Missing Not at Random (MNAR)
Data is MNAR when the probability of missingness is related to the unobserved values.
For example
Students with lower GPAs might be more likely to skip reporting their grades in the best graduate schools in Australia survey. This missingness directly relates to the missing value itself in the data sheet.
How to Do Pairwise Deletion in R Studio?
R Studio provides excellent built-in support for pairwise deletion across various statistical functions. You can follow the steps below to implement it effectively for your statistical analysis.
Create a sample dataset
student_data <- data.frame(
study_hours = c(15, 20, NA, 18, 22, 25, NA, 19),
assignment = c(78, NA, 85, 82, 90, 88, 84, NA),
attendance = c(92, 88, 95, NA, 90, 93, 87, 91),
final_exam = c(82, 85, 88, 80, 92, 89, 83, 87)
)
# calculate correlation matrix using pairwise deletion
cor_matrix <- cor(student_data, use = “pairwise.complete.obs”)
print(cor_matrix)
Advantages and Disadvantages of Pairwise Deletion
| Advantages of Pairwise Deletion | Disadvantages of Pairwise Deletion |
|---|---|
| Retains more data per analysis. | Varying sample size across analyses. |
| Higher statistical power. | Potentially biased if not MCAR. |
| Simple to apply for pairwise statistics. | Incorrect or inconsistent standard errors. |
| Useful in exploratory analysis. | Can produce non-positive-definite covariance matrices. |
| Preserves information from partially complete cases. | Not ideal for multivariate modelling. |
| Computationally cheap. | Harder to document and reproduce. |
When to Use Pairwise Deletion vs Listwise Deletion?
It is ideal to use pairwise deletion when you have large sample sizes, missing data are minimal, missingness is likely MCAR, and your primary analyses are pairwise correlations or covariances (e.g., state-wide student survey in Australia, where only a small proportion skipped a question).
However, it is not best to use pairwise deletion when you have modelling (multiple regression, logistic regression, factor analysis) with multiple covariates, and missingness might relate to key covariates’ outcomes (for example, low-income respondents are less likely to answer a work-hours question).
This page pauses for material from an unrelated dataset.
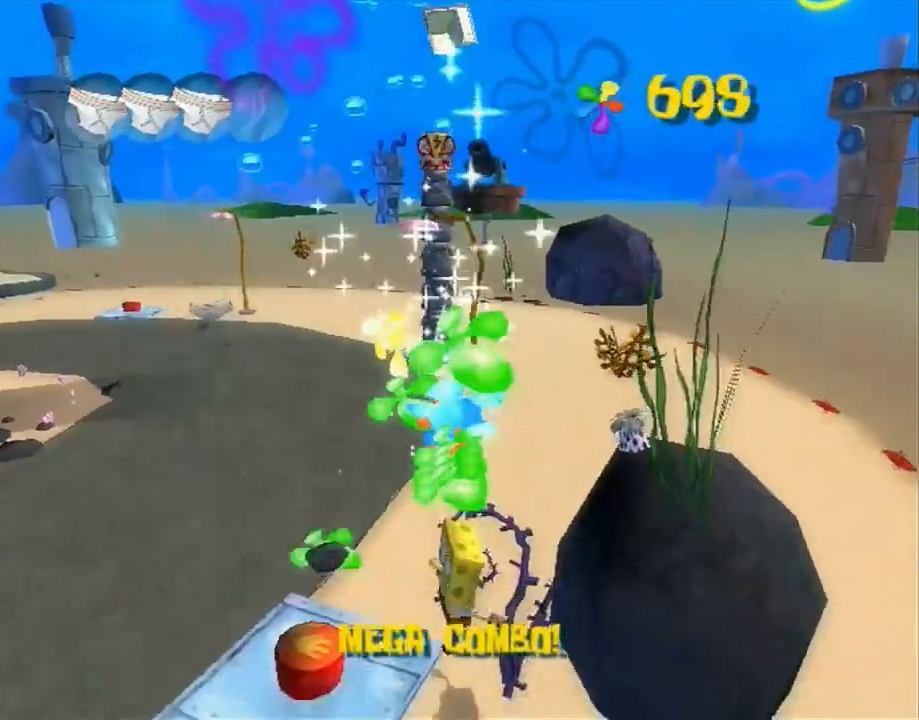
{"buttons": [], "left_stick": "center", "right_stick": "center", "events": []}
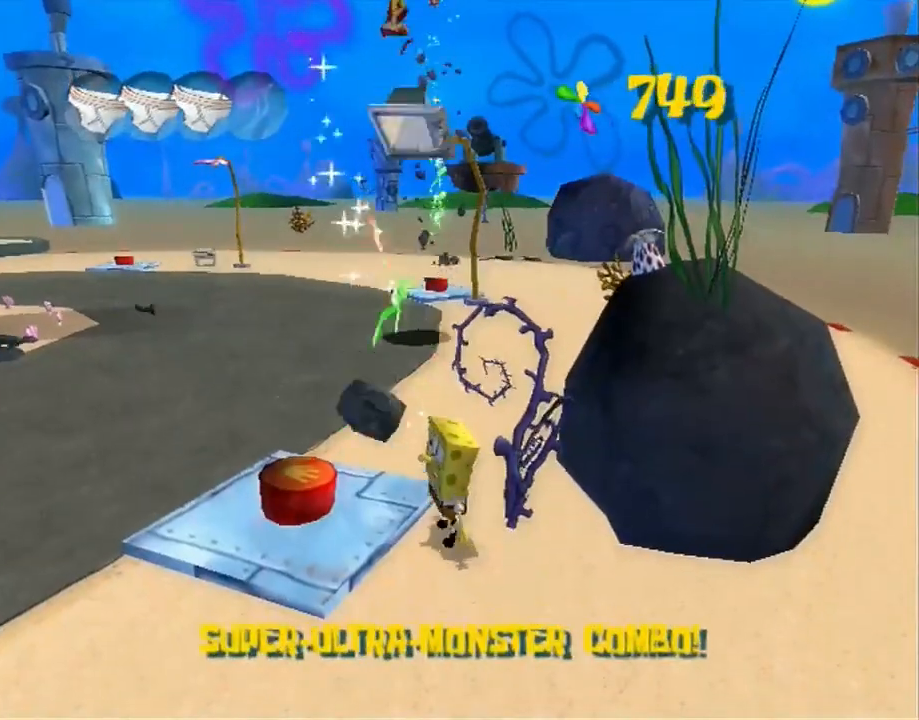
{"buttons": [], "left_stick": "up-left", "right_stick": "center", "events": [[383, "left_stick", "left"], [500, "left_stick", "up-left"]]}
Frequently Asked Questions
Pairwise deletion analyses all available data for each variable pair, excluding only cases missing those specific variables. Complete (listwise) deletion removes any case with missing values in any variable. Pairwise retains more data but produces inconsistent sample sizes, whereas listwise offers consistency but reduces usable data.
Pairwise tools (e.g., SPSS excludes cases pairwise) include all valid observations for each variable pair, optimising data usage. Listwise tools (e.g., SPSS default) drop any case with missing data entirely.
The Bonferroni correction adjusts significance levels to prevent false positives in multiple comparisons. It divides the overall alpha (e.g., 0.05) by the number of tests, producing a stricter threshold.